Eine Anfrage des Darmstädter Echos gab ihr den Anstoß, sich 2005 in Darmstadt um das Direktmandat als SPD-Bundestagsabgeordnete zu bewerben, das sie dreimal hintereinander gewinnen sollte. Die Kasselänerin kennt Darmstadt seit Jahren, weil sie häufig bei ihren in Pfungstadt wohnenden Verwandten zu Gast ist. Der Wahlkampf, erzählte sie, habe ihr immer Spaß gemacht. Als Bundestagsabgeordnete versuchte sie, jedes Wochenende in ihrem südhessischen Wahlkreis zu verbringen und bot außer Sprechstunden Wanderungen an, um in Kontakt mit ihren Wählerinnen und Wählern zu bleiben.

Ihre Karriere beendete sie als Wirtschaftsministerin. Ohne Groll und Bitterkeit schied sie 2018, als sich die Große Koalition nach langen Verhandlungen einig geworden war, aus dem Kabinett aus. „Demokratie ist Macht auf Zeit,“ sagt sie pragmatisch. Das entspricht ihrem Denken und Handeln: rational, kompetent, uneitel. Deshalb hatte sie auch einen guten Draht zu Angela Merkel: „Wir agieren ähnlich“. Allerdings hat sie sich mit der Kanzlerin in ihrer Zeit als Ministerin nur einmal zum Essen getroffen. Seit ihrem Rückzug aus der Politik melden sich manche Menschen nicht mehr bei Brigitte Zypries, offenbar, weil sie ihnen nicht mehr nützlich sein kann. Das sei eine „interessante“ Erfahrung, meint sie.

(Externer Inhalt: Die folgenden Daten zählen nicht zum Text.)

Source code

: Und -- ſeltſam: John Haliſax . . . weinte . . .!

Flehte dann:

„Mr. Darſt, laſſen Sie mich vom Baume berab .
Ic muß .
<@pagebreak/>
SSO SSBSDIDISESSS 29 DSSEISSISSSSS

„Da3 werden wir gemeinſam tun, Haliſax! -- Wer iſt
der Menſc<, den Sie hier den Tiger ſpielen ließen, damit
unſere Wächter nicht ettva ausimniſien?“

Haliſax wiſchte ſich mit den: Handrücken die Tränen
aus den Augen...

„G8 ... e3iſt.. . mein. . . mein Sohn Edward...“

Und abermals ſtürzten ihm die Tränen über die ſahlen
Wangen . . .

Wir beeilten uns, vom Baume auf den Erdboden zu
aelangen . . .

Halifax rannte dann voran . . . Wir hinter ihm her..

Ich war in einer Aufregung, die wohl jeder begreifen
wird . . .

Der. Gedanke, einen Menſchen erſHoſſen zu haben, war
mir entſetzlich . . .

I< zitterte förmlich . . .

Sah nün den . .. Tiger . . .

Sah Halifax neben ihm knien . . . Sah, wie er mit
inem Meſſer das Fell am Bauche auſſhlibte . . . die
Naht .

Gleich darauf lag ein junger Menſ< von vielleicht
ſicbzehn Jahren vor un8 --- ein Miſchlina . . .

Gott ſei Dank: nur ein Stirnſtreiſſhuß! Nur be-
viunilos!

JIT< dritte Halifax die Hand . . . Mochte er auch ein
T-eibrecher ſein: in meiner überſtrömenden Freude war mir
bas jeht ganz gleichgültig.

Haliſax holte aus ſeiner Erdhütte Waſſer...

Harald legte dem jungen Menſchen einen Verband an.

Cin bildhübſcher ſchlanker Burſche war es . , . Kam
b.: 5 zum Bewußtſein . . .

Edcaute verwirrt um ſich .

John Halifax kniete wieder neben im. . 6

Zum Ende des Monats löst sie ihre Wohnung in Darmstadt auf. Sie will sich nur noch ehrenamtlich „auf der juristischen Schiene“ und als Ombudsfrau für verschiedene Organisationen engagieren. Zwei Ehrenämter - und natürlich die Akademie 55plus - verbinden sie weiterhin mit Darmstadt. Wenn das Kuratorium der Schader-Stiftung oder der Entega tagen, wird sie daran teilnehmen und ihre Stippvisite mit einem Übernachtungsbesuch bei ihren Verwandten in Pfungstadt verbinden.